Quanno ce vo', ce vo' |
LICENZA
DI SCEMENZA
Lungi
da me l'intenzione di difendere Luca Barbareschi, che, al contrario,
piglierei volentieri a calci: è solo che non capisco lo sconcerto se
è lui che prende a sberle un provocatore. Perché qui non c'è
notorietà che tenga, nessuna rilevanza pubblica giustifica la
sopportazione di un idiota che ti tampina, ti irride, ti tormenta. Ma
siamo onesti: chi è che, molestato senza requie per la strada, non
reagirebbe in modo esasperato? Ora, non si capisce perché dei
rompicoglioni a gettone con su la divisa delle Jene, di Striscia la
notizia o di qualsiasi altro programmino pseudomoralistico,
dovrebbero godere della licenza di stressare. Oppure quell'altro
inspiegabile personaggio, Paolini, la faccia da schiaffi che come
mestiere si è scelto le invasioni di campo televisivo: tutti
ricordiamo con affetto Paolo Frajese che, con calma olimpica, si girò
per mollargli una sacrosanta raffica di pedate nel culo. Spiegatemi:
perché questi scemi dovrebbero essere intoccabili, ed anzi
risarcibili? Ma non sono reati quelli che compiono? Questo
non è il tanto invano scomodato diritto-dovere dell'informazione, se
Barbareschi ruba il suo stipendio da parlamentare ci sono, volendo,
organi deputati a farglielo risputare. Ma che sia la televisione ad
assumersi il ruolo vicario di giustiziere, questa è una balla
bella e buona ed io al codice televisivo proprio non vedo perché
dovrei assoggettarmi. Per cui, in assenza di una tutela dalla follia, rivendico piena facoltà di difendermi a modo
mio: in quale Decalogo sta scritto che basta indossare una livrea
televisiva per conquistarsi l'impunità? Abbiamo maturato davvero un
curioso modo di pensare: ci scanniamo per tutto e per niente, ma
davanti ai paladini del nulla ci lasciamo infliggere qualsiasi violenza e
se qualcuno si ribella abbiamo pure il coraggio di scandalizzarci.

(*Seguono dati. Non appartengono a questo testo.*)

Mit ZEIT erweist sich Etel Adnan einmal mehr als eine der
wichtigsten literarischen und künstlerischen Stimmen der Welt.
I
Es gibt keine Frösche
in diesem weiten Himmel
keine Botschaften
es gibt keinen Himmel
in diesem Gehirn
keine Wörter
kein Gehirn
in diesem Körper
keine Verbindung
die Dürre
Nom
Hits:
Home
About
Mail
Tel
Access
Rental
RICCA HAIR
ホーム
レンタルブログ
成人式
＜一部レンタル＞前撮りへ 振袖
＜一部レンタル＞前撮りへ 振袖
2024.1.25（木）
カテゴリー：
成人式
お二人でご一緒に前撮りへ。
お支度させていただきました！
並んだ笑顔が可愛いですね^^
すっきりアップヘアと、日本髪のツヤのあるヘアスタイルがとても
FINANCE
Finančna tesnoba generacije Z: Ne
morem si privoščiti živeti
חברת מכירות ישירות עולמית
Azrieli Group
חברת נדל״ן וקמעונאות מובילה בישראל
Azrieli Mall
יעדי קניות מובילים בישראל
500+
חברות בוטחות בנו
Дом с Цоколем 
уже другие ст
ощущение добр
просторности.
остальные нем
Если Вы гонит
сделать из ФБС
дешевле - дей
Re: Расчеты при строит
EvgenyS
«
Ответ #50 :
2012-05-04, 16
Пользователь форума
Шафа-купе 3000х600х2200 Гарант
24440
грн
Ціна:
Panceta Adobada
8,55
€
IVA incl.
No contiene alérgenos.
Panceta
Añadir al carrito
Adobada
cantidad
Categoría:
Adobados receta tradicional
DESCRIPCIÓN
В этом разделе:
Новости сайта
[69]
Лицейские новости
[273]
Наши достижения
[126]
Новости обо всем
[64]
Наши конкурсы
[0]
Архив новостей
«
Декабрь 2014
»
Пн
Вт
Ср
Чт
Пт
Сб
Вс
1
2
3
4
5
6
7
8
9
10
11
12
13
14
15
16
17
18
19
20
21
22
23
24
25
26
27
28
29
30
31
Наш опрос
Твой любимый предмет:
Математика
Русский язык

Come se la stramaledetta televisione e i suoi cretinetti dovessero
passare sopra qualsiasi residuo di dignità, di educazione, di
privacy. Come se io dovessi per forza divertirmi, stare al gioco del
primo imbecille che mi rinfaccia una brutta figura, una malattia, un
insuccesso o le corna. In compenso, la privacy si osserva
scrupolosamente quando sarebbe cosa buona e giusta farne a meno. A
Belluno, un malcapitato ha aperto un cartone del latte e dentro c'era
un topo morto; l'azienza produttrice, anziché scusarsi, ha preteso
la fotografia del ratto, trattando un cliente traumatizzato come un
ladro. Qual è questa azienda così pericolosa non meno che
tracotante? Mistero, non si legge da nessuna parte. Forse dovrebbero
mandargli l'idiota con la collana di profilattici, o i parigrado
delle Jene. Ma non ce li mandano: quelli non menano e tantomeno
stanno allo scherzo, quelli querelano.